▶ **EXERCISE DIRECTIONS**: Please set out the records from the line containing "Document page, 2001x1125 pixels." through the line containing "Identify the document", inclusive, as a Markdown table with a Row column for the number and a Line column for the text, leaving out blank lines.

▶ **INPUT**:
--- BEGIN ---

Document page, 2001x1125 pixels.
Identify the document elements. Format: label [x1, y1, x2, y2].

--- END ---
--- BEGIN ---

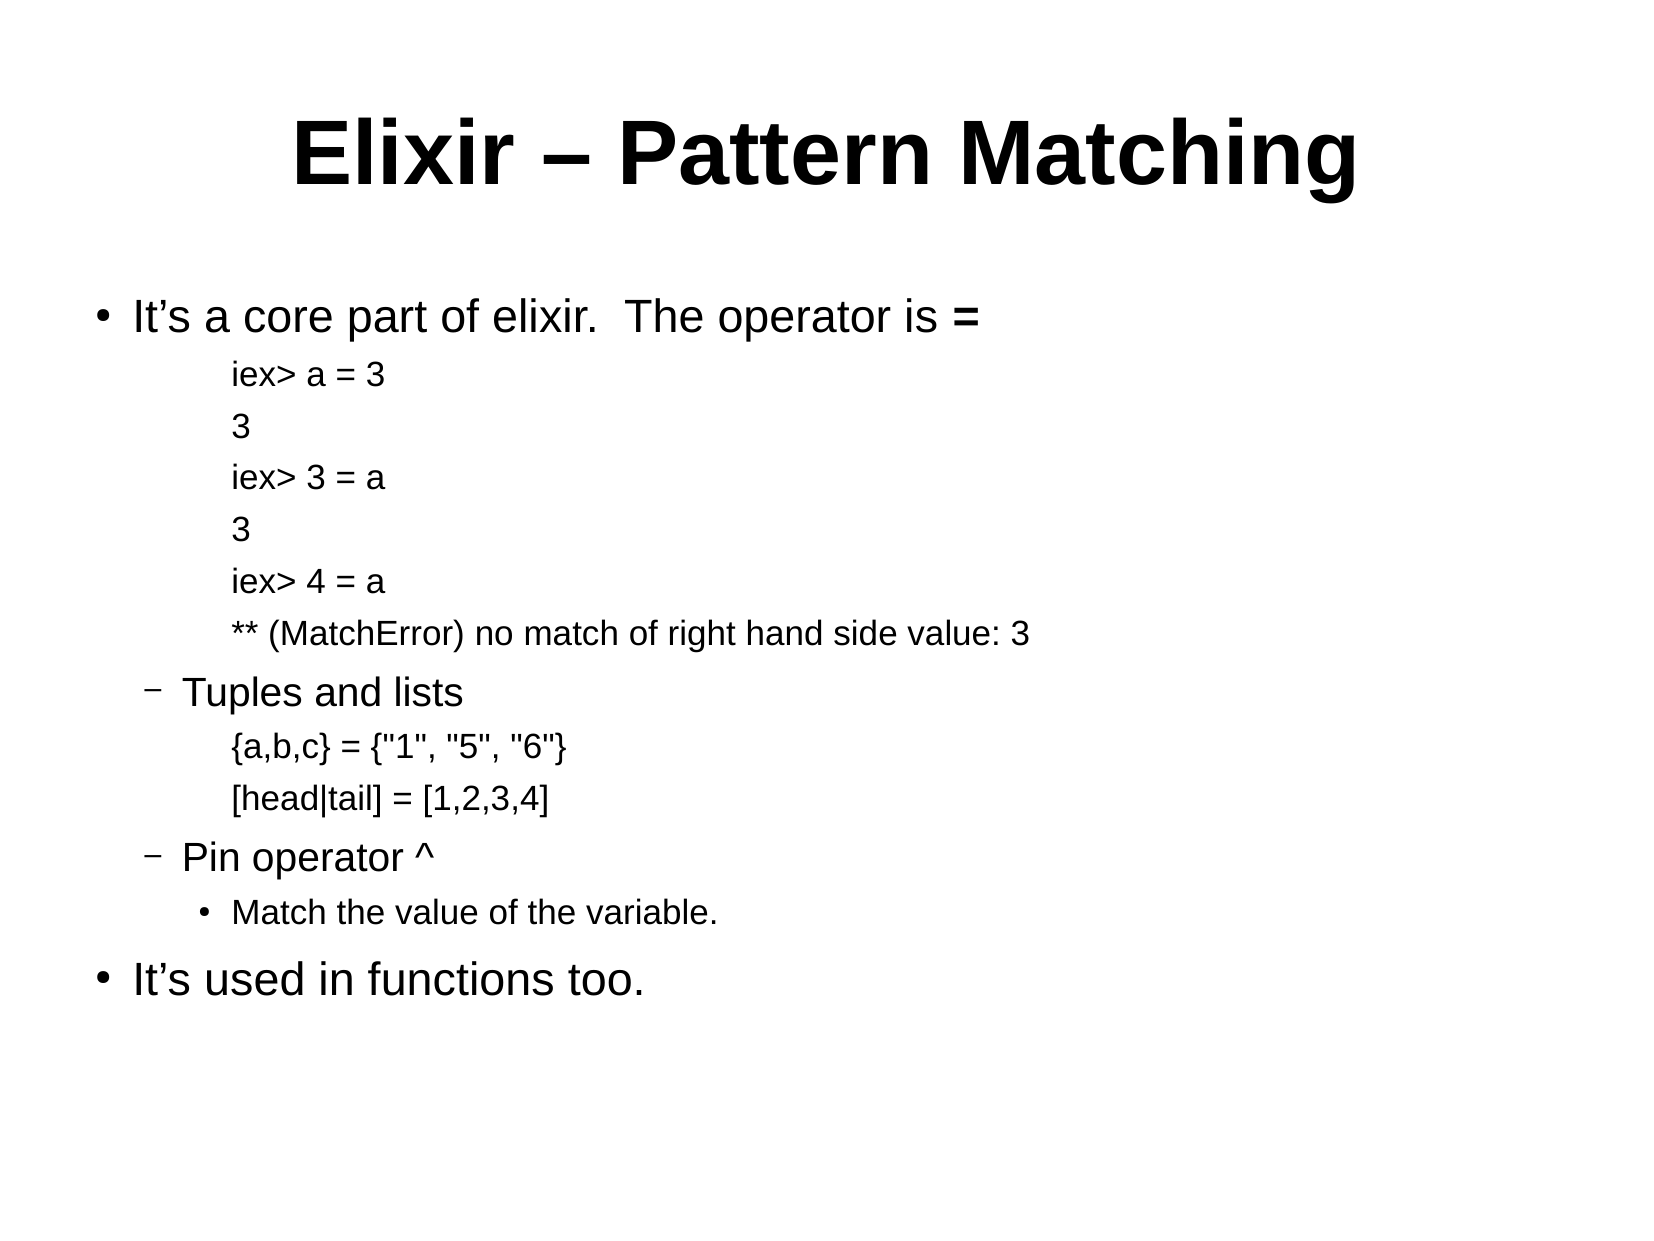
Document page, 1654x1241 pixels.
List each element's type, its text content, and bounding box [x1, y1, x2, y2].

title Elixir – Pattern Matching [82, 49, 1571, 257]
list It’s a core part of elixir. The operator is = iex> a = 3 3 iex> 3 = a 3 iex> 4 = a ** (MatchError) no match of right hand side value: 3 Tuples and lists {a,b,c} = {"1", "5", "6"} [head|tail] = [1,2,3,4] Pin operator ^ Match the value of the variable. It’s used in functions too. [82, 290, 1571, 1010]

--- END ---

▶ **PROBLEM SOLUTION**:
| Row | Line |
|---|---|
| 1 | Document page, 2001x1125 pixels. |
| 2 | Identify the document elements. Format: label [x1, y1, x2, y2]. |